DATA PROVIDED.
━━━━━━━━
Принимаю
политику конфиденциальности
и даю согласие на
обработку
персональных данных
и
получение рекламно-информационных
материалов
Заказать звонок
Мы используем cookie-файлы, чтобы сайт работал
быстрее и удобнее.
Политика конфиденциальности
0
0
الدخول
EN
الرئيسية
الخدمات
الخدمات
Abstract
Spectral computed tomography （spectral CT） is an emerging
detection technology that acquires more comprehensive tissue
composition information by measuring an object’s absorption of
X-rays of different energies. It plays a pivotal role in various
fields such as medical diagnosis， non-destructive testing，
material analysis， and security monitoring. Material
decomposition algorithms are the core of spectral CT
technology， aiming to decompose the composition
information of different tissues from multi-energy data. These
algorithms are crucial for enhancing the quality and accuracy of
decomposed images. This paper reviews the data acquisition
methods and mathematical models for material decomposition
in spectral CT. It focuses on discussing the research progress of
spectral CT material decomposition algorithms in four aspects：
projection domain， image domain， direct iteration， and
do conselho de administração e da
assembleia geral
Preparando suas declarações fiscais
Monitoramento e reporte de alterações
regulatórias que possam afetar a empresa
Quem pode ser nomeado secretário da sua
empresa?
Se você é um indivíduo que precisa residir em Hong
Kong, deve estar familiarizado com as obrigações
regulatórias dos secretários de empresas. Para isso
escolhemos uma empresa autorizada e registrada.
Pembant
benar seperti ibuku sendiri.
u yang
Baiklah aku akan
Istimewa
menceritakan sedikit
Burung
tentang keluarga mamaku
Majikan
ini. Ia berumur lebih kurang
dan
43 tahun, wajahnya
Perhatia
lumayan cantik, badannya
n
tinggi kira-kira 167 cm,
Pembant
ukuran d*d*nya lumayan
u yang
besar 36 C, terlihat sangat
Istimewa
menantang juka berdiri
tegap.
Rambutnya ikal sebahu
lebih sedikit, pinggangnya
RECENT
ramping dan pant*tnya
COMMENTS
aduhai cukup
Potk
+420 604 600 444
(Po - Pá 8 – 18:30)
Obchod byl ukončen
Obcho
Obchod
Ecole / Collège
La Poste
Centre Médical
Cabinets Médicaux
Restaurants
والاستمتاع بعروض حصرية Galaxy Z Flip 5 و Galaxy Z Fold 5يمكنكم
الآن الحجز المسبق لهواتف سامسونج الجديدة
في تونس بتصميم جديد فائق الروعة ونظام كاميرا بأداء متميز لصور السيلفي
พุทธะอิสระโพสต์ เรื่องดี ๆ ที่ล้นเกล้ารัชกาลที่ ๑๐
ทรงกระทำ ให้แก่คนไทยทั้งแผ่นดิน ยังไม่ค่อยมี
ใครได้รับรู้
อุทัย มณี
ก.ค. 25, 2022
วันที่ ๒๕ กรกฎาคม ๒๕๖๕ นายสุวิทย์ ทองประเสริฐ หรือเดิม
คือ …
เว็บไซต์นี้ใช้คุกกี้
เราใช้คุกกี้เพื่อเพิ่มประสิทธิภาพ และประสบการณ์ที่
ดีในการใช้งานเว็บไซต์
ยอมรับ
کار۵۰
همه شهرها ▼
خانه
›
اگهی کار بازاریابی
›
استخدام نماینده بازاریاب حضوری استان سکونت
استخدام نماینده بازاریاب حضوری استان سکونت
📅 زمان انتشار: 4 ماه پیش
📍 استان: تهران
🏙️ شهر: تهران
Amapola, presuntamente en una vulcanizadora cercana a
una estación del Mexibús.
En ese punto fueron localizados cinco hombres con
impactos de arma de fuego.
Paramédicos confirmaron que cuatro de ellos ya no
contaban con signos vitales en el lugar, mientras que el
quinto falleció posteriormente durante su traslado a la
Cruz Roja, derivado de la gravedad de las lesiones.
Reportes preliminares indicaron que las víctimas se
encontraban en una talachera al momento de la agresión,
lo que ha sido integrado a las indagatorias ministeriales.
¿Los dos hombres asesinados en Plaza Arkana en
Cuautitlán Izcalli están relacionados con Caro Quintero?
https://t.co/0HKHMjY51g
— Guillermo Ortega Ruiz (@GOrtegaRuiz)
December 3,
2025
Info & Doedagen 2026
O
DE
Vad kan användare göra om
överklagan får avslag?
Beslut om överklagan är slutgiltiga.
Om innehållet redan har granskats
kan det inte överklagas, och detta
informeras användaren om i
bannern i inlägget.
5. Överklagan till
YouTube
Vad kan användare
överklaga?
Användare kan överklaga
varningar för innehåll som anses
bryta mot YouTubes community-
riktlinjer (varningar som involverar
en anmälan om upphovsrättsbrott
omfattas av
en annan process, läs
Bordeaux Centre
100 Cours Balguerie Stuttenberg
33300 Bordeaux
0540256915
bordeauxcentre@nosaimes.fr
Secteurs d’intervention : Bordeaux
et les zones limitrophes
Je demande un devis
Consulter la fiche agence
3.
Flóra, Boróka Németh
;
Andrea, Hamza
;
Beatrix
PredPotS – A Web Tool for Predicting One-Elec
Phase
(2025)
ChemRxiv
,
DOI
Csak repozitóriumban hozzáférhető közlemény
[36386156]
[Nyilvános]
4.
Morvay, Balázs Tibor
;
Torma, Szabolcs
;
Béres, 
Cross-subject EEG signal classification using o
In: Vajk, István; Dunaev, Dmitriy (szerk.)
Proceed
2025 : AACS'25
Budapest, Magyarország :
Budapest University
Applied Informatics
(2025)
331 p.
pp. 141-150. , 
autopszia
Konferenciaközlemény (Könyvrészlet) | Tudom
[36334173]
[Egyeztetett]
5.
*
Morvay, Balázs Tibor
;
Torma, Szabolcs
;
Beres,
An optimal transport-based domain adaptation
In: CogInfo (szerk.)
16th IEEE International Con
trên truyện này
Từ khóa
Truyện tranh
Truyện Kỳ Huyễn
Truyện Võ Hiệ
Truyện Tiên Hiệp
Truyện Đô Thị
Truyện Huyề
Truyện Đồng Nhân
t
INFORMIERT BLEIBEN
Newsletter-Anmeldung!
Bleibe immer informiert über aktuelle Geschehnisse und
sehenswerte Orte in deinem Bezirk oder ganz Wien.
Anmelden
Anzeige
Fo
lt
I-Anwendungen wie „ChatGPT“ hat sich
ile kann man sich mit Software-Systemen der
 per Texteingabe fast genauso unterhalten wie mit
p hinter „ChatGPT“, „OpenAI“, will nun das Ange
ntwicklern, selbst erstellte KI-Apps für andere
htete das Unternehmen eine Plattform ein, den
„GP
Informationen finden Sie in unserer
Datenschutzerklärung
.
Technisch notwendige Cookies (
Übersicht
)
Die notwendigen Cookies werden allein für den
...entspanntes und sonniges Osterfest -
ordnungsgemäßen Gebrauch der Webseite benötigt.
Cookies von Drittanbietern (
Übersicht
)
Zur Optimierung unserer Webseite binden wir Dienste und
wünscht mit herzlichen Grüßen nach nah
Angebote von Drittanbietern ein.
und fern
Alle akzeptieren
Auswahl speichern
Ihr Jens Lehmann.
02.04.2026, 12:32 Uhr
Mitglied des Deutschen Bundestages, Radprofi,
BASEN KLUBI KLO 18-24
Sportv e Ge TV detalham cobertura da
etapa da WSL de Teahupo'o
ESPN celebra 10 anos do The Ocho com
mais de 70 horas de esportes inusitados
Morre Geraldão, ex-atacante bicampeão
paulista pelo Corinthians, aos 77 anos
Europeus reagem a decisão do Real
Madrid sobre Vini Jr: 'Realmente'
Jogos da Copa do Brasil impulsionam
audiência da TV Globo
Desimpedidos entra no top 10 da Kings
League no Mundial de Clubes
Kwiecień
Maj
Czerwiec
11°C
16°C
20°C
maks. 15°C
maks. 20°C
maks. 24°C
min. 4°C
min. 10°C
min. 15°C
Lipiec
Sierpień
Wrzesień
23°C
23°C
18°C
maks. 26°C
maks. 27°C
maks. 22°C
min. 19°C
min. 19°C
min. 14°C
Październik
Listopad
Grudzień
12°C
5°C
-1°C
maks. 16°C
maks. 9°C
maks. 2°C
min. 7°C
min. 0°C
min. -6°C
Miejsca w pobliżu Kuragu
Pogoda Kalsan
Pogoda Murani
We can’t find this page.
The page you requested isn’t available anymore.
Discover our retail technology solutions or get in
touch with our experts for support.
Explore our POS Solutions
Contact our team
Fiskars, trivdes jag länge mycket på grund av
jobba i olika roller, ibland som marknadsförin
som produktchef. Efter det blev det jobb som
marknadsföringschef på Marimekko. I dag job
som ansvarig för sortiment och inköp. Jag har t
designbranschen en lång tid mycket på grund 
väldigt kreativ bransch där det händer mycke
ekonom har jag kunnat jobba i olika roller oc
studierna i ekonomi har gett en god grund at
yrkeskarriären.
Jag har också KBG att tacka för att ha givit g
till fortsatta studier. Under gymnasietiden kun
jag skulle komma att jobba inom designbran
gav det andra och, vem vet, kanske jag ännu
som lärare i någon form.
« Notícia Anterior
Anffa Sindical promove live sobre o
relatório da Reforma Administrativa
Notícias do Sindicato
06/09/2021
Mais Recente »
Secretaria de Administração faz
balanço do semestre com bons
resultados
━━━━━━━━
INSTRUCTIONS FOR THE TASK. Starting at the first line of the rows above and ending at the line that contains "in spectral CT.", with both of those lines included, render the lines as a numbered list and omit any blank lines.

WRITTEN ANSWER.
1. Принимаю
2. политику конфиденциальности
3. и даю согласие на
4. обработку
5. персональных данных
6. и
7. получение рекламно-информационных
8. материалов
9. Заказать звонок
10. Мы используем cookie-файлы, чтобы сайт работал
11. быстрее и удобнее.
12. Политика конфиденциальности
13. 0
14. 0
15. الدخول
16. EN
17. الرئيسية
18. الخدمات
19. الخدمات
20. Abstract
21. Spectral computed tomography （spectral CT） is an emerging
22. detection technology that acquires more comprehensive tissue
23. composition information by measuring an object’s absorption of
24. X-rays of different energies. It plays a pivotal role in various
25. fields such as medical diagnosis， non-destructive testing，
26. material analysis， and security monitoring. Material
27. decomposition algorithms are the core of spectral CT
28. technology， aiming to decompose the composition
29. information of different tissues from multi-energy data. These
30. algorithms are crucial for enhancing the quality and accuracy of
31. decomposed images. This paper reviews the data acquisition
32. methods and mathematical models for material decomposition
33. in spectral CT. It focuses on discussing the research progress of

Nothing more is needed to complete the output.